The "Complete Streets" legislation under consideration on the St. Louis County Council still faces plenty of roadblocks to final passage. One of the sponsors, Councilman Pat Dolan, D-Richmond Heights, held up the bill again last week, which he’s done since late November, and announced he wants to rewrite parts of it.
Dolan also said that he’s going to meet with groups affected by the bill and come back to the matter early next year.
“We’re trying to work with some people,” Dolan said. “And when we get some more information, we’ll get back to talking to everybody involved and try to put this Complete Streets bill in a proper frame where everybody understands what’s going on.”
The bill, sponsored by Dolan, Councilman Steve Stenger, D-Affton, and Councilwoman Hazel Erby, D-University City could make the county’s transportation department incorporate principles of Complete Streets into county road projects. Those are measures to allow “pedestrians, bicyclists, motorists and public transportation users of all ages and abilities” to move “safely and comfortably along and across a street.”
The legislation has drawn passionate support – and opposition – during the council’s public forum section.
The bill's proponents – including Trailnet and Paraquad – say the bill will help make county roads more accessible to bikers, walkers and the disabled. But the county’s transportation department questioned whether it would saddle the county with unknown costs.
Rhonda Smythe, policy and advocacy manager for Trailnet, also said that proponents of the bill are meeting with interested parties, adding that “people need time to understand how it affects their organizations.”

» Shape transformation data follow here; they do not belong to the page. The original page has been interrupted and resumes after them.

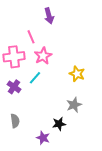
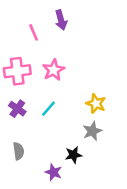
pink line: (31, 37) -> (34, 32), moved
yellow star: (77, 74) -> (96, 104), moved
cyan line: (35, 78) -> (49, 109), moved

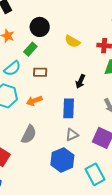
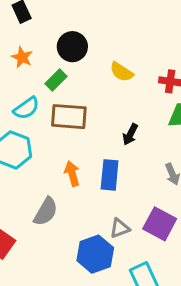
brown rectangle: (40, 72) -> (69, 117), size x1.6
orange arrow: (34, 101) -> (72, 174), moved, turned 91
gray triangle: (72, 135) -> (120, 228), moved

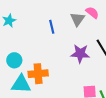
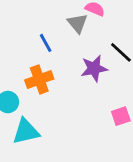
orange cross: (38, 74) -> (39, 79), moved

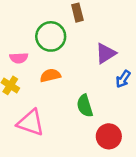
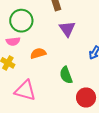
green circle: (51, 36) -> (21, 21), moved
purple triangle: (106, 53) -> (67, 29), moved, turned -30

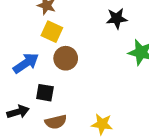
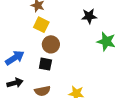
blue arrow: (26, 63) -> (15, 58), moved
black square: (45, 93) -> (45, 64), moved

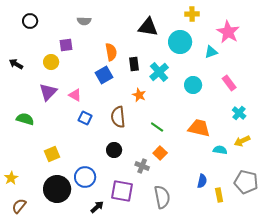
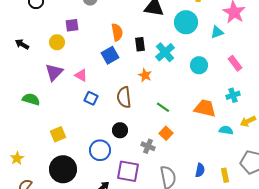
cyan cross: (239, 113) -> (233, 95), moved, turned 32
blue circle: (85, 177) -> (100, 150), moved
blue semicircle: (202, 181) -> (200, 170), moved

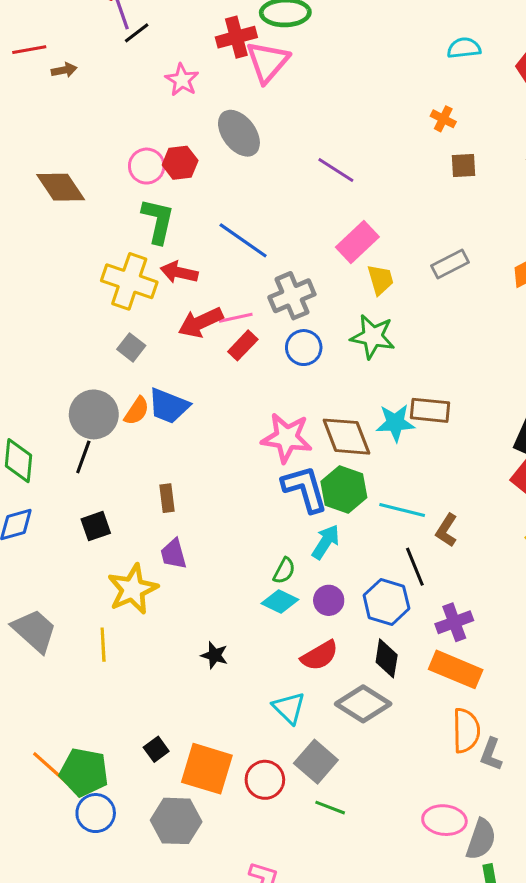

“From our perspective, it’s much more valuable to have those stakeholders on board with a policy – rather than passing a policy that doesn’t have stakeholders on board,” she said. “Because the policy just lays out the vision; implementation is going to take decades.”
St. Louis County Department of Highways and Traffic spokesman David Wrone said his department hasn't talked with any council member since before Thanksgiving.
While emphasizing that the department is already striping some bike lanes and maintaining sidewalks, Wrone reiterated that his department is “very concerned with the current bill's financial unknowns.” He also said his agency is worried it will be "strait-jacketed into a situation where we have to invest considerable sums of money to incorporate Complete Streets in basically all aspects of our day-to-day work."
“We would welcome a dialog,” Wrone said. “We would welcome dearly to sit down with the bill’s sponsors and discuss this issue because we can certainly support our estimates. If the language doesn’t say what we think it does, perhaps that language has to be amended to address our concerns.”
“We’re stewards of the public purse, and we take that very seriously,” he added.
While the bill has remained on hold, the issue consumed most of the council’s public forum section.
For instance, St. Louis Alderman Scott Ogilvie, I-24th Ward, told the council last week that St. Louis passed a Complete Streets ordinance in 2009. And he said the policy didn’t lead to increased costs in the city’s budget.
“We’re generally making incremental changes in conjunction with routine or capital projects that we would be doing anyway,” Ogilvie said. “So if there are increased costs, many of us strongly feel that they’re offset by improved safety and increased quality of life.”
But a group of bike enthusiasts have spoken out against the bill in recent weeks, saying that bike lanes don’t necessarily make bike-riding safer. Included in that group was Eli Karabell, a 17-year-old St. Louis resident who called the proposal “nightmarish.”
“When I’m riding in traffic and there’s no bike lane, the drivers respect me more,” Karabell said. “I feel 1,500 times – or 5,000 times – safer. And when there’s no bike lane, the world is a better place because drivers and bikers get along great.”
The bill also raised the ire of some St. Louis County conservatives. GOP state committeewoman Jennifer Bird said last week that “unless you’re going to put entire barriers around where you’re planning these bike paths that are car proof, it seems like you’re giving bikers a false sense of security.” She also said the bill was not a “prudent use of tax dollars.”
“It’s an extravagant waste at this point in time,” Bird said. “There are needs everywhere. Bike paths are not needs.”
Smythe and Dolan took issue with some of the speakers’ contentions. Dolan said the bill was never meant to “put bike paths or sidewalks along every county road.”
“If it costs too much money to put it in, we won’t put it in,” Dolan said.
And Smythe said that federal agencies like the U.S. Department of Transportation and the Federal Highways Administration have recommending incorporating bicycle and pedestrian features into projects. She also said that university representatives, disability groups and elected officials had expressed support for the proposal.
“So in our minds, this has already been decided on a federal level by transportation professionals,” she said. “And we support their guidance.”